Although 'the answer is out there' on the Internet, people are beginning to back off having found search engines to be less and less useful. Signal to noise ratio has reached the point of being far too large on these search engines.
The only sane approach is to find the best method of acting as a conduit so the characteristics of each seeming infinite void (information availability and number of users) can be utilised and bound together as a continual system of information delievery.
This paper talks about the history of the Internet in terms of trends (and fads) in delivering information from a perspective considering the lack of any structure such as metadata repositories of ordered catalogues.
I put forward reasons why the uptake of proposed cataloguing standards like metadata have been slow and why the utilisation of librarian skills in providing navigation pathways and search engines have been even slower.
There are several models of how information can be successfully and professionally catalogued and delivered. This paper attempts to promote some of the essential steps that have not been closely examined that will eventually lead to a more cohesive Internet in terms of 'channels' of data from specialised subject portals.
Although much computing history is about as as interesting as fishing stories there are a number of steps in the evolution of the World Wide Web that have occurred that give some kind of indication as to where the Internet is going in terms of the finding of information.
Here are some steps as to how we got here. All the periods below have a large overlap with each other and relative dates would be too nebulous to state -
Even before Guttenburg the same craftsmen in Monasteries who first made Books at some point started organising them into meaningful piles. Because they had the most interest in caring for the books and putting them to the most use, it is an obvious connection.
The analogy with the Web is that 'Nerds' (and I mean people like me) made the Internet so it is no surprise that the first method of organising Information on the Internet, the Search Engine, was also implemented by the same people. The reason is simple. They were the first people to have the problem of providing access to the Web pages they had written. The medium dictated the tools.
Of course at the same time there were fledgling catalogues such as the Whole Earth Catalog, Yahoo etc but these at the time were less useful because the Search Engines had an initial information space which was manageable by the Search Indexes they maintained through Spiders.
There weren't many pages to handle so hit lists returned were manageable.
Although Librarians were early adopters of the benefits of the net as users and remain expert in its use, they had little option but to gain programming and computer system skills if they were going to become providers of information retreival systems which meant that most were effectively prevented from participating.
Without appropriate tools of the trade, professional cataloguers could do little more than sit back and take advantage of the net without being able to fully participate in the task at hand of cataloguing.
With the recognition that the web could be organised better with catalogue records attached to Web pages the Dublin Core metadata standard was proposed...... Years ago.

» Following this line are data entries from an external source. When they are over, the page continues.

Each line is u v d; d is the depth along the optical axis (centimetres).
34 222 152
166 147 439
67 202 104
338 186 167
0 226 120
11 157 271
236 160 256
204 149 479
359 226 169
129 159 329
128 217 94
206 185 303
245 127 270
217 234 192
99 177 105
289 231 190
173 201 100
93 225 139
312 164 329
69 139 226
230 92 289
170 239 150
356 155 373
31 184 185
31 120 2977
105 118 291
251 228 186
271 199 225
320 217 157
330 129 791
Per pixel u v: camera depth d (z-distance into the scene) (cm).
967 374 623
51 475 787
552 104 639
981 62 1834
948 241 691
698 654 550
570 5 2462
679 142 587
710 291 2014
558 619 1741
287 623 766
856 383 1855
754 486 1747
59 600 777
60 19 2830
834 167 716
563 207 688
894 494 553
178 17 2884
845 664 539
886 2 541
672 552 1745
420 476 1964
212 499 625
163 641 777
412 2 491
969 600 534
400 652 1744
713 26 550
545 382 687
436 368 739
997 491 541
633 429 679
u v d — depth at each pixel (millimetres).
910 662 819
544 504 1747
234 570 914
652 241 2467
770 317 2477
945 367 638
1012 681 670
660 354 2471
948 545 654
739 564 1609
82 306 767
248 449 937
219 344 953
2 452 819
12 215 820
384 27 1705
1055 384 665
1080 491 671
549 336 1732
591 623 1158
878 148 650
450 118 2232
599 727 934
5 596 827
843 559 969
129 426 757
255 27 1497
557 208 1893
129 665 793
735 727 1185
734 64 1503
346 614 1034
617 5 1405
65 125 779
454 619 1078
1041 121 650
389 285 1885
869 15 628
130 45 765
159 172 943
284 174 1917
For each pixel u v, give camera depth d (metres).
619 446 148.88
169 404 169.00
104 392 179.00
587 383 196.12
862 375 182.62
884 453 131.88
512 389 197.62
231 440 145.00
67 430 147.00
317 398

It was and still is, an attempt to create a greater order in Web pages and, although the web has thrived on and owes its existence to happy anarchy, the possibility stills exists to better order the information available.
Here are some reasons why Metadata has not progressed to being a standard -
Hence the job of creating metadata is currently truly a thankless task. You can do it but you will have no idea if it ever gets used or not.
In my initial involvement with Metadata I was somewhat stunned to find that little or no commercial software existed to handle the complexity of the Metadata specification.
In other words the committees drafting the Metadata standards had not assessed the ability of technology to provide the kind of results that they were after.
This was a bad error that in my opinion has left the standard at the starting blocks.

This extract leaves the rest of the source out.